Educate the users – With a new system, people will likely need to do some learning. Make sure to take the time and educate your users. Inform them of why the system is being implemented, what the benefits are, and how the system will be used. If you’re implementing an entirely new system, providing staff with one round of training probably won’t be enough. Provide multiple sessions over several weeks, find different ways to communicate the material based on different learning styles, and connect the training to what users will actually be doing. Also…
Have some fun – People like to have fun, so have fun with your communication strategy. Maybe set up a top-10 list of reasons even Ronda Rousey couldn’t break the system. Have a kick-off party for staff with a cake. Or print out actual awards to give to people who are using the system. People always get excited about things if you give them a reason, so have some fun with it.
Empathize with them – Change is always hard, but that’s okay. Pretending like it’s not is when people get into trouble. Instead, be up front with your users who struggle, let them know that you understand, give them a place they can go where their concerns can be heard. The people who are most concerned about a new system will be your biggest advocates if you can help them get over the hump.
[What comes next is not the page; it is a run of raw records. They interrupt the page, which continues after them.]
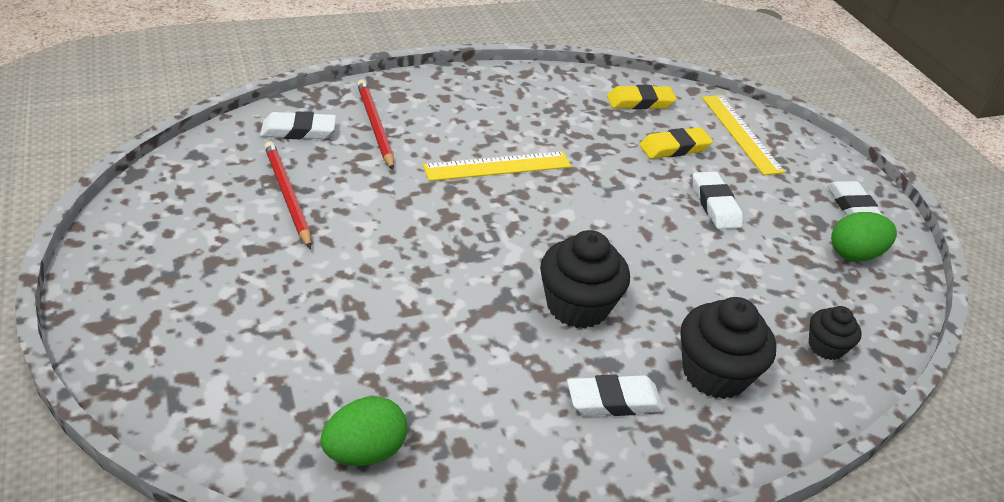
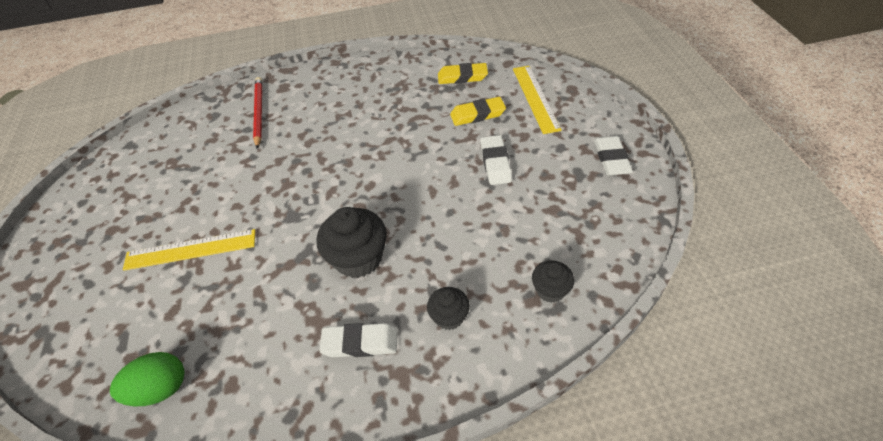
camera: 15 degrees right, 10 degrees up
(287, 195) = (179, 174): red pencil -> none
(298, 131) = (204, 121): white eraser -> none
(497, 166) = (336, 140): yellow ruler -> yellow ruler (190, 249)
(714, 373) = (449, 316): black cupcake -> black cupcake, size x0.57
(854, 254) = (600, 202): green egg -> none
Sometimes there may be a little hand holding involved, but that’s okay, just make sure you don’t lose your users because they feel you don’t care.
The work has only begun – Just because you’ve launched your system doesn’t mean you get to stop communicating. Keep getting your message out there, reminding your users that the system is there and that they should use it. Just like a garden, you have to constantly take care of the system, otherwise it will end up overgrown and useless. If you stop communicating about the system, why would anyone else bother to advocate on your behalf?
Repetition – If all the above are happening, then this one comes naturally, but never be afraid to repeat your message. Politicians give the same stump speech over and over because they know that right around the time they are getting sick of the speech is the first time someone is starting to hear the message. Same goes for the system – very rarely do people complain about being too well informed – it’s the other extreme that will cost you.
So there you have it. Hopefully if you’ve gotten this far you’re able to come away with at least one thing, which is that I love my son. And that’s a message I’ll never stop communicating.